Leur franchise ne leur ont pas toujours offert une communion facile. L’entente fut parfois laborieuse même. L’iconographie traditionnelle, qui représente leur accolade de réconciliation, cherche à exprimer précisément cette communion au prix fort, qui a donné son fondement à l’Église de Rome.
Pierre  —  que Jésus appelle le « bienheureux » et qu’il déclare « roc » solide capable de confirmer la foi de ses frères  —  ne sera pas exempt d’erreurs, de chutes, d’infidélités. Jésus, après la Résurrection, le reconfirmera à sa place de « rocher », en lui demandant toutefois à trois reprises de lui attester sans ambages son amour : « Simon, fils de Jean, m’aimes-tu ? ».

Paul, « l’autre », l’apôtre différent, a été placé à côté de Pierre comme pour garantir que l’Église chrétienne est toujours plurielle dès ses premiers pas et qu’elle se nourrit de diversité.

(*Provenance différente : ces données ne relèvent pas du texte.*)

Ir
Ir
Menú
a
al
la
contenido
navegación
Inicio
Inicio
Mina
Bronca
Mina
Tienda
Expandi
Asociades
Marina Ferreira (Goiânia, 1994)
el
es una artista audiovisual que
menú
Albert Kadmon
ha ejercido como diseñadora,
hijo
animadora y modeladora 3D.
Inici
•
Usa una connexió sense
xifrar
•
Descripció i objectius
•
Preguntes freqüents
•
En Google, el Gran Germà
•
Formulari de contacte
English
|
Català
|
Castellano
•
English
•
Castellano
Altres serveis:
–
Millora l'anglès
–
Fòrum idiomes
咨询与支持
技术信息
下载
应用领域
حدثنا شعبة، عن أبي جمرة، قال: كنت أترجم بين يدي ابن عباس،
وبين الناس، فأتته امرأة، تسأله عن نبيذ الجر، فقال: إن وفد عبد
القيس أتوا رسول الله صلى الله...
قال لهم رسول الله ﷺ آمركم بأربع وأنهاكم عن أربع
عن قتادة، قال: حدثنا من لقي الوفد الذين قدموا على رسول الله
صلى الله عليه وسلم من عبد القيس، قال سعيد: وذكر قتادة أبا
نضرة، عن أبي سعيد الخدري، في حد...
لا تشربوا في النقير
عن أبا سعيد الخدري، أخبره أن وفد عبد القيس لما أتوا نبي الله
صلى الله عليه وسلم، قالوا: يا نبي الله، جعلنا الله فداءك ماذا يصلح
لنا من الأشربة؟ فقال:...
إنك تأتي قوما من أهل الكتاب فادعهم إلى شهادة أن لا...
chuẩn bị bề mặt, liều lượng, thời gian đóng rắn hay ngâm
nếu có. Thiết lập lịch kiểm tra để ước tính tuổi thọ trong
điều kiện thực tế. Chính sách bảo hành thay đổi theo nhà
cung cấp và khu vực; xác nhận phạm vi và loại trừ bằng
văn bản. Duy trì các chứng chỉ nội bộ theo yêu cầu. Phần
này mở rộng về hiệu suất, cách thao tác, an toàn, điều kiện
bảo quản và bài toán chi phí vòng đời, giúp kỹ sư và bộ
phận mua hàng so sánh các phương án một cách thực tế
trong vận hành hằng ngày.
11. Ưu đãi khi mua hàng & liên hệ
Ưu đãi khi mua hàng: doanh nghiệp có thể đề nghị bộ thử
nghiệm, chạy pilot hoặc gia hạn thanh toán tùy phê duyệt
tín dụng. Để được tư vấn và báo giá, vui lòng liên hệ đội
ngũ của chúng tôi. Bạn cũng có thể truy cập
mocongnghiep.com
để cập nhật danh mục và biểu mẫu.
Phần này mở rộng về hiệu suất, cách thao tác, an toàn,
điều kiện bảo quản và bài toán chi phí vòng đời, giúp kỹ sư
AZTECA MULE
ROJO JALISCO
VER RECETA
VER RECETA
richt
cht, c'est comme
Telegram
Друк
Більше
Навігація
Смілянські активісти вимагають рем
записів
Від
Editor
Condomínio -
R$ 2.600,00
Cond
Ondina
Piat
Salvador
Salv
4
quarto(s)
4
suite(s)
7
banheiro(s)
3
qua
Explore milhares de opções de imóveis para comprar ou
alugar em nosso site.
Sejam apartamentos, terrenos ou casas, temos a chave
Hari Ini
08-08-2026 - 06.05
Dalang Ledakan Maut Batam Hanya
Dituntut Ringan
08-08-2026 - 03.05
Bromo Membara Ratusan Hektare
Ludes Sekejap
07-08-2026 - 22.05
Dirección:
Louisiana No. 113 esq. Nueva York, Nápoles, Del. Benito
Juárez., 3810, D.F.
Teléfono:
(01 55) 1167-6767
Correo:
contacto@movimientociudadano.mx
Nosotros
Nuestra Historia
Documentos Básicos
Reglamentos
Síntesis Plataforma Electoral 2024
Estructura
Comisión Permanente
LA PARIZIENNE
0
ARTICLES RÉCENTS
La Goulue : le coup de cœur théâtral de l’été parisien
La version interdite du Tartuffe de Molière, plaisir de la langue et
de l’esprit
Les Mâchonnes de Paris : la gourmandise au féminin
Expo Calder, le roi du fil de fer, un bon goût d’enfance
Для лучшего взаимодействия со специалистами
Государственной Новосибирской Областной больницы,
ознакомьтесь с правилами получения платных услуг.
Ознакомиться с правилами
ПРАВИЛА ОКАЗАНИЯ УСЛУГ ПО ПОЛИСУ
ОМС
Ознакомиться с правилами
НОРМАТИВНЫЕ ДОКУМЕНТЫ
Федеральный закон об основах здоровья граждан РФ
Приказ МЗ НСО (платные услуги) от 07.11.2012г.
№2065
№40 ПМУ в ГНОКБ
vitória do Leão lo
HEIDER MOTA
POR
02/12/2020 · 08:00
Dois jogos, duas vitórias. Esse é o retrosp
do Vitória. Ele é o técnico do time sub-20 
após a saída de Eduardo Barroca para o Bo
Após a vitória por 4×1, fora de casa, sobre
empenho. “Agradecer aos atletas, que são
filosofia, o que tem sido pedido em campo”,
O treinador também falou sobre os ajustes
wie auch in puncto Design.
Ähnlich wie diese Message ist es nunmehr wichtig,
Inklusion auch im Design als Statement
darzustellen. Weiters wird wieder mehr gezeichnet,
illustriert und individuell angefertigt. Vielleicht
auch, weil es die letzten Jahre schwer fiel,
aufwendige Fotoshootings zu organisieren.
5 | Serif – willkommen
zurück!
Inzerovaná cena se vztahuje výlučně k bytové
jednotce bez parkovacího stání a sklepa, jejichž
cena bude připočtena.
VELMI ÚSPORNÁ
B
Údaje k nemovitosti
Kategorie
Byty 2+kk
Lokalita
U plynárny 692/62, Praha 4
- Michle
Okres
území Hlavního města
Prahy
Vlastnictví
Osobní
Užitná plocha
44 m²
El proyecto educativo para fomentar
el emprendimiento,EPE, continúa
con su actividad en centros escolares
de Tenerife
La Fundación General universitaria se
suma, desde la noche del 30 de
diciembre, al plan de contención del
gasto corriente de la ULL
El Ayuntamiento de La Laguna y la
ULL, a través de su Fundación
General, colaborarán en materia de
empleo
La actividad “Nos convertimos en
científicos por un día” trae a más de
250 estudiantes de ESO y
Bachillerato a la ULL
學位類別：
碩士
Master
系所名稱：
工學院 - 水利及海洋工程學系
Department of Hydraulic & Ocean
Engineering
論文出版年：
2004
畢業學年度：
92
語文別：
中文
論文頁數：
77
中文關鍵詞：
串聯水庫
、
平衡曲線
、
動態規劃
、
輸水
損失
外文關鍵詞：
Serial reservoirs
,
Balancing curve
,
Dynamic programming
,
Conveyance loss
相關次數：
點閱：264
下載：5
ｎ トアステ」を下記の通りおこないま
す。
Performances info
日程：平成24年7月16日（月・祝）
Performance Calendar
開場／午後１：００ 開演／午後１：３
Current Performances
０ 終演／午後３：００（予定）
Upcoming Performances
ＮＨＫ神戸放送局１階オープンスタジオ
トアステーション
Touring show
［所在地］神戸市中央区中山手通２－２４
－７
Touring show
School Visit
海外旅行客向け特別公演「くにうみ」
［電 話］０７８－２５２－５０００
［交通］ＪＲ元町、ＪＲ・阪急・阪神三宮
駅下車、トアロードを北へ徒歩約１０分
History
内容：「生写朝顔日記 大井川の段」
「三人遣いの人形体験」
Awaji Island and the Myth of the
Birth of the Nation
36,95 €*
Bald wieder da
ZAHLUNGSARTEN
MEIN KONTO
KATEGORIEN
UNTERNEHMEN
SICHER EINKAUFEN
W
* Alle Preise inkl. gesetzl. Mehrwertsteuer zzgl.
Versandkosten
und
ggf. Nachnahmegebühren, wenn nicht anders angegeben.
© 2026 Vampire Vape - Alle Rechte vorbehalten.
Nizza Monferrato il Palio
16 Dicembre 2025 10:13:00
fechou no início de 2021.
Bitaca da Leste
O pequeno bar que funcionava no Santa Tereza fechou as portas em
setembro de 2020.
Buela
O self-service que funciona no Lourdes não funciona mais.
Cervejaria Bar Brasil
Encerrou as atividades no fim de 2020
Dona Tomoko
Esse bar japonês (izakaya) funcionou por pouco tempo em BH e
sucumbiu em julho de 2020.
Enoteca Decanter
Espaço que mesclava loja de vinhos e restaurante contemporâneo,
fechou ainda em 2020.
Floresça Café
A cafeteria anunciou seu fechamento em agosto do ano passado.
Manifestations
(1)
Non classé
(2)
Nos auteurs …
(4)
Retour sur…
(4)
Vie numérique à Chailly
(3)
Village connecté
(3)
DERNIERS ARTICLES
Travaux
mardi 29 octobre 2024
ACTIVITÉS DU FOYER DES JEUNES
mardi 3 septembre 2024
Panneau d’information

Voilà deux apôtres qui ont eu des styles différents, qui ont servi le Seigneur selon des modalités très diverses, qui ont vécu l’Église de manière parfois opposée, mais l’un et l’autre ont cherché à suivre le Seigneur et sa volonté, et ensemble, grâce à leur diversité précisément, ils ont su donner un visage universel à la mission chrétienne.